Donnerstag, 10. November 2011

Der Verdingbub

Diese Kritik erschien zuerst in gedruckter Form in der Wochenzeitung Region.

Der Berner Markus Imboden liefert nach zehn Jahren wieder einmal einen Kinospielfilm ab. Mit dem Thema der Verdingkinder greift er darin ein unrühmliches Stück jüngerer Schweizer Historie auf. Das Resultat ist Der Verdingbub, ein ansprechender, aber sehr unsteter Film.

Der 15-jährige Waisenjunge Max (Max Hubacher) wird irgendwann während der ersten Hälfte des 20. Jahrhunderts auf einen Hof im Kanton Bern geschickt, wo er bei der Familie Bösiger unterkommt. Diese erwartet von ihm aber vorab Feldarbeit. Die Liebe, die er sich von seinem neuen Heim erhoffte, bekommt er nicht. Im Gegenteil, "Vater" (Stefan Kurt), "Mutter" (Katja Riemann) und deren Sohn Jakob (Maximilian Simonischek) halten sich mit bösartigen Sticheleien nicht zurück. Max' Leben ändert sich aber schlagartig, als Berteli (Lisa Brand), mit der er sich nach und nach anfreundet, auch auf dem Hof abgeliefert wird. Die einzigen Fluchtmöglichkeiten aus dem harten Alltag sind für die beiden die Schule und Max' Handorgelspiel.

Dass Markus Imboden ein grosser Bewunderer des klassischen Schweizer Kinos und der grossen Literaten des Landes ist, ist in jeder Einstellung seines neuen Films spürbar. Kurt Gloors Drama Der Erfinder scheint Bildsprache und -komposition sowie die Darstellung des helvetischen Landlebens an der Schwelle zur Moderne inspiriert zu haben, während die beklemmende Atmosphäre auf Leopold Lindtbergs Friedrich-Glauser-Verfilmung Matto regiert zurückgreift. Die korrupte Dorfgemeinschaft scheint einer Erzählung aus Gottfried Kellers Seldwyla-Zyklus entsprungen zu sein – wenn auch nicht ganz so ironisch –, und die Thematik selber basiert sicherlich nicht nur auf den Erlebnisberichten echter Verdingkinder, sondern auch, mindestens teilweise, auf Jeremias Gotthelfs Bauernspiegel und dem darauf basierenden Radiohörspiel aus den 1950er Jahren. 

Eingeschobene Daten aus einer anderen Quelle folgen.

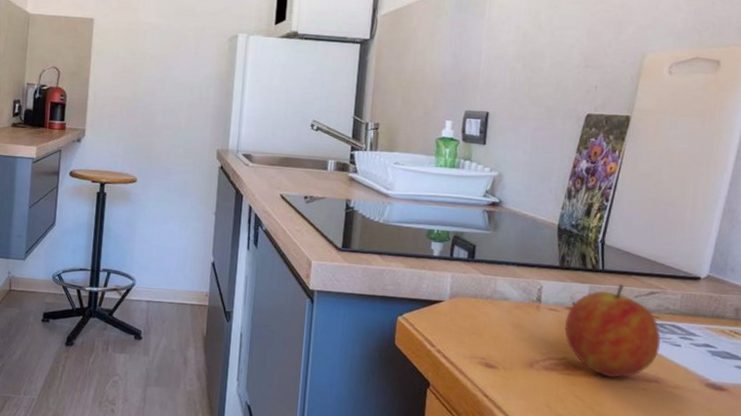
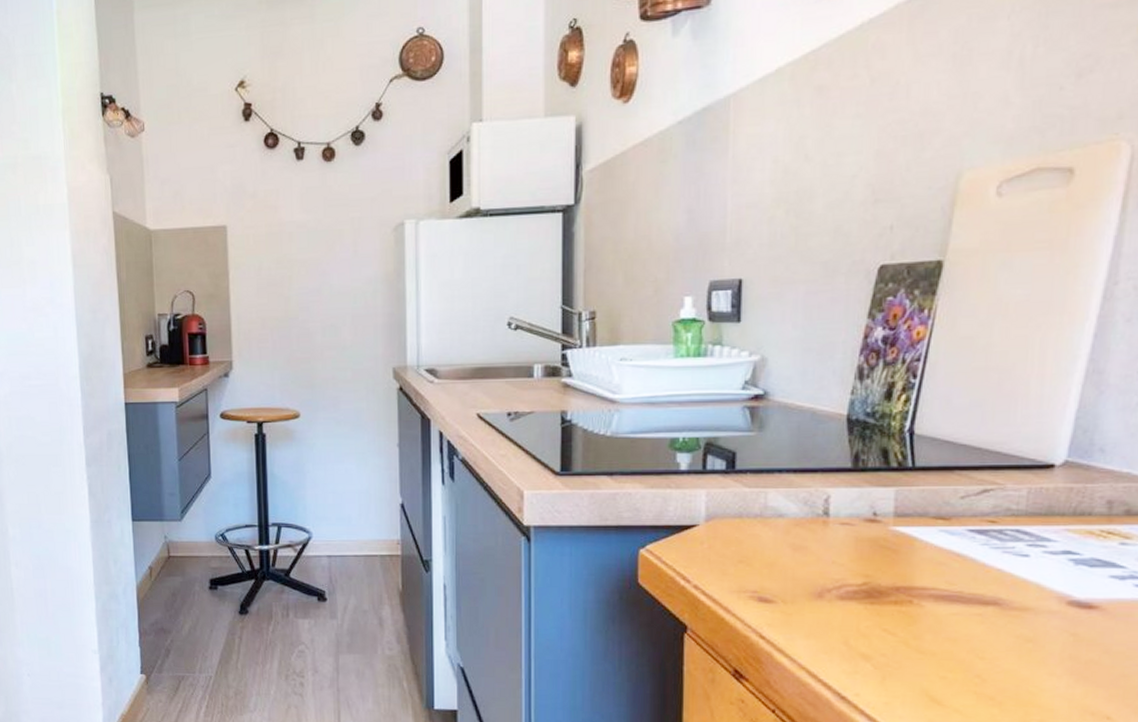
fruit: present [564,284,661,378] -> none [863,484,1000,604]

Heilende Musik: Verdingbub Max (Max Hubacher) lenkt sich mit seinem Handorgelspiel vom harten Arbeitsalltag ab.
Dieses Traditionsbewusstsein ist Imboden hoch anzurechnen, vor allem weil sich in Der Verdingbub immer wieder neue film- und literaturhistorische Kleinigkeiten entdecken lassen. Dennoch wirkt die Angelegenheit stellenweise fast ein wenig so, als ob dem Regisseur – und auch dem Drehbuchautor Plinio Bachmann – ob der vielen Einflüsse der Fokus etwas abhanden kam. Die erste Hälfte des Films irrt erschreckend ziellos herum und bietet ausser einigen höchst atmosphärischen Bildern einer alten Schweiz wenig Nennenswertes. In der zweiten Stunde erhält der Film dann glücklicherweise eine Struktur und seine – durchwegs sehr sorgfältig entwickelten, wenn auch etwas künstlichen – Charaktere ein konkretes Ziel, was der Spannung des Ganzen sehr zuträglich ist. Wie der Verlauf der Geschichte sind auch die Schauspielleistungen etwas unausgeglichen. Positiv stechen besonders Maximilian Simonischek, Andreas Matti (Fascht e Familie) und Stefan Kurt, der das Phlegma eines Josef Bierbichler (Das weisse Band) imitiert, hervor; eher unvorteilhaft fällt vor allem Lisa Brand auf, der einige zusätzliche Stunden Schauspielunterricht nicht geschadet hätten. Erwähnenswert ist auch der leider allzu kurze Gastauftritt von Hanspeter Müller-Drossaart.

Der Verdingbub mag kein Meisterwerk des Schweizer Kinos sein, doch dank einer starken zweiten Hälfte und einiger inspirierter Hommagen lässt sich der Film in guter Erinnerung behalten.